What is being asked -> You are asked to reproduce the listing exactly and to omit its pictures.

Raw data ->
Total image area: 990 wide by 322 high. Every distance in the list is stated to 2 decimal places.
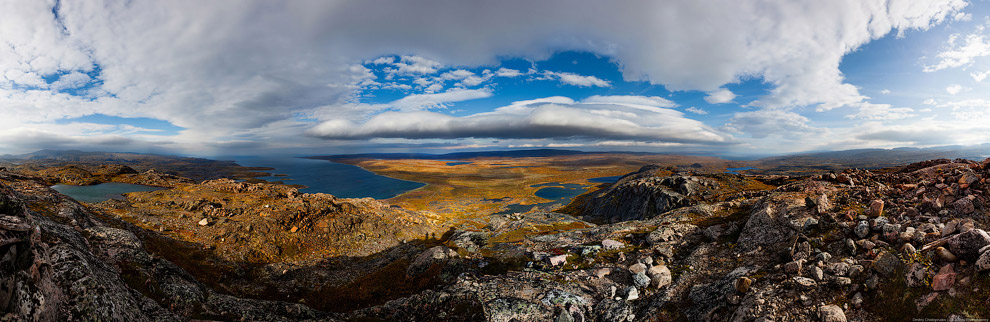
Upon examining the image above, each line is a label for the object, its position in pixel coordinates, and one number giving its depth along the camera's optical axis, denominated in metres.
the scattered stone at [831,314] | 8.73
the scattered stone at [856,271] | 9.88
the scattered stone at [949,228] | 9.64
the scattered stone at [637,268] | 16.50
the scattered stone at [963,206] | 11.52
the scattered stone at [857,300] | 8.91
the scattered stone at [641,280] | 15.41
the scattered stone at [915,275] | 8.48
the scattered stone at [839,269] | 10.08
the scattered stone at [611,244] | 21.75
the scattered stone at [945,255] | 8.27
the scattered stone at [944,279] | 7.87
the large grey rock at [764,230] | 15.73
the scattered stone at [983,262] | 7.36
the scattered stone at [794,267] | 11.02
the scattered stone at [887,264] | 9.33
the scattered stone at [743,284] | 11.30
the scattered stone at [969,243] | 7.96
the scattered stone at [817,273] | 10.18
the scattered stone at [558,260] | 19.95
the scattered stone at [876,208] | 13.39
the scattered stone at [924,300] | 7.93
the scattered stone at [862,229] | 12.09
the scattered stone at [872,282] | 9.07
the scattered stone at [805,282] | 10.12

Task solution ->
Total image area: 990 wide by 322 high. Every distance in the list is stated to 2 decimal places.
Upon examining the image above, each line is a label for the object, its position in pixel coordinates, and one number giving its depth along the camera's optical axis, denominated in metres.
the scattered stone at [831,314] | 8.73
the scattered stone at [856,271] | 9.88
the scattered stone at [949,228] | 9.64
the scattered stone at [637,268] | 16.50
the scattered stone at [963,206] | 11.52
the scattered stone at [857,300] | 8.91
the scattered stone at [641,280] | 15.41
the scattered stone at [915,275] | 8.48
the scattered stone at [839,269] | 10.08
the scattered stone at [611,244] | 21.75
the scattered stone at [945,255] | 8.27
the scattered stone at [944,279] | 7.87
the large grey rock at [764,230] | 15.73
the scattered stone at [983,262] | 7.36
the scattered stone at [794,267] | 11.02
the scattered stone at [887,264] | 9.33
the scattered stone at [743,284] | 11.30
the scattered stone at [969,243] | 7.96
the scattered stone at [817,273] | 10.18
the scattered stone at [558,260] | 19.95
the scattered stone at [876,208] | 13.39
the scattered stone at [924,300] | 7.93
the scattered stone at [862,229] | 12.09
the scattered stone at [872,282] | 9.07
the scattered stone at [805,282] | 10.12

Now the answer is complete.